Na Ajuda em Ação trabalhamos para erradicar com a mutilação genital feminina através de diversos programas, sendo que o foco da nossa ação se centra na educação das crianças e na sensibilização de líderes comunitários e religiosos. Trabalhar com pessoas que praticam mutilação genital feminina, geralmente parteiras, e realizar campanhas de sensibilização sobre mães e avós são elementos chave por detrás dos resultados que alcançamos.
No Quénia, por exemplo, trabalhamos com a Kirira. A organização conseguiu reduzir em 60% os casos de mutilação genital feminina na zona graças a campanhas de sensibilização levadas a cabo nas comunidades onde operam.
A nossa atuação centra-se na zona este do país, em Tharaka, perto da fronteira com a Somália, onde estamos presentes em 74 escolas. Nestes centros educativos formam-se “clubes anti-mutilação”: tratam-se de espaços de confiança onde as meninas e os jovens possam abordar assuntos que os preocupam e onde tutores e profissionais de saúde e higiene lhes podem explicar os riscos da mutilação genital feminina. Estes espaços demonstraram ser um grande apoio para muitas raparigas e jovens que se querem opor à prática da mutilação genital feminina.

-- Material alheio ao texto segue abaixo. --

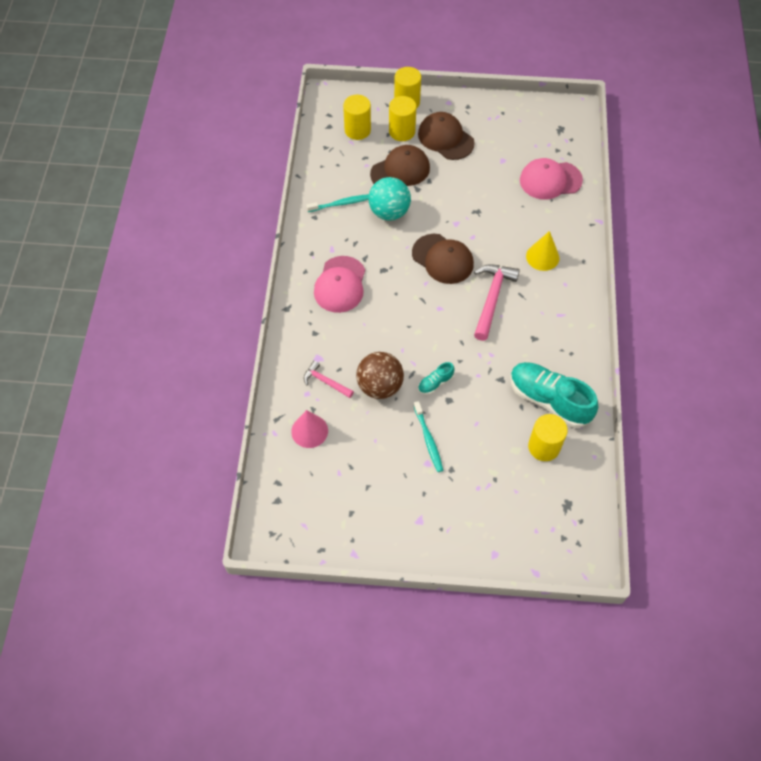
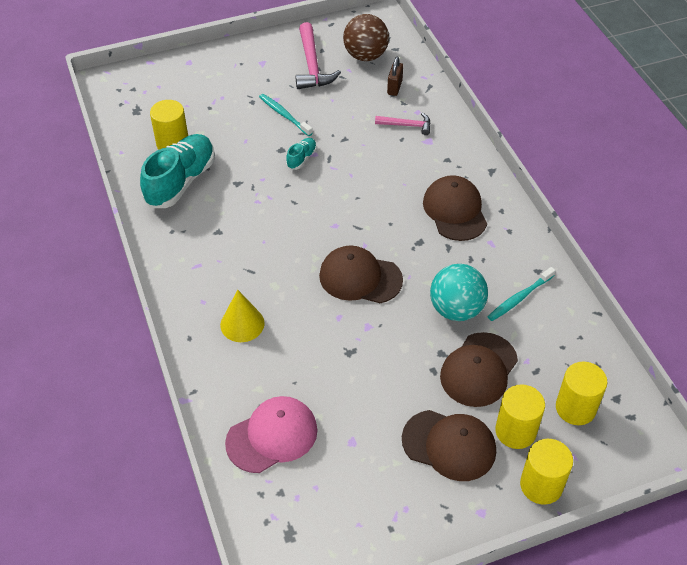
camera: 155 degrees right, 10 degrees down
pink cone [291,410,328,448] -> brown padlock [387,57,403,96]
pink cap [314,256,365,313] -> brown cap [423,175,487,241]
brown ball [356,352,404,399] -> brown ball moved to [343,14,389,61]
pink hammer [474,264,520,341] -> pink hammer moved to [296,22,341,89]
turquoise shoe [510,362,598,428] -> turquoise shoe turned 75 degrees counterclockwise [140,134,215,208]

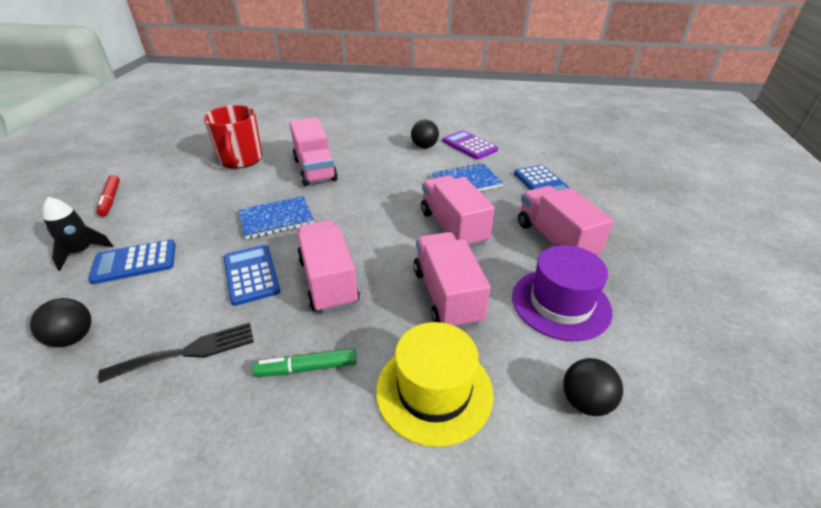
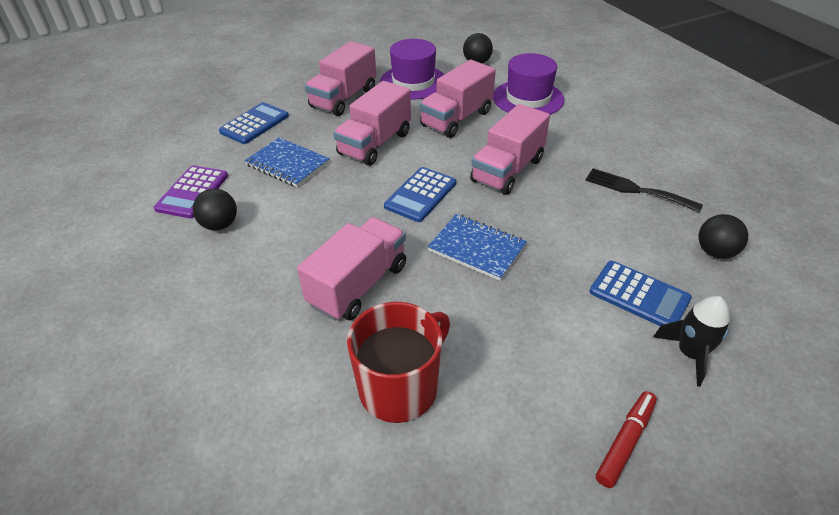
camera: 125 degrees left, 5 degrees up
blue calculator [224,245,281,306] -> blue calculator moved to [384,167,456,222]
green marker [252,348,357,377] -> none
yellow hat [376,322,494,447] -> purple hat [493,53,564,115]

Trabalhar com mulheres e jovens para que estas alcancem sua independência financeira, e não tenham que depender do casamento para tal, é uma forma de acabar com esta prática. Como referimos anteriormente, as mulheres que foram alvo de mutilação genital feminina têm mais facilidade em casar, além de que esta prática coloca uma pressão extra sobre as famílias que sentem no dever de casar as suas filhas.
Garantir que as jovens frequentam o ensino secundário e não casam antes de o finalizar, um trabalho que realizamos junto das comunidades e das famílias, é outra forma de lutar contra a prática de mutilação genital feminina. Isto porque ter uma formação da qual possam obter rendimentos permite-lhes oporem-se a esta prática.
Temos uma casa de acolhimento que recebe meninas que fugiram de suas casas para não sofrerem de mutilação genital feminina e outras que foram alvo desta prática, mas que querem escapar à violência e aos abusos sexuais.
A pressão sobre as autoridades e o trabalho que se realiza em parceria com estas é fundamental para que se criem mecanismos para acabar com esta prática. Há países onde a mutilação genital feminina não é legal, porém é complicado que as leis sejam aplicadas, nomeadamente, em áreas rurais mais remotas.
Lutar contra a mutilação genital feminina é lutar contra a violência dos direitos das mulheres e das meninas. E todos temos o poder de as ajudar.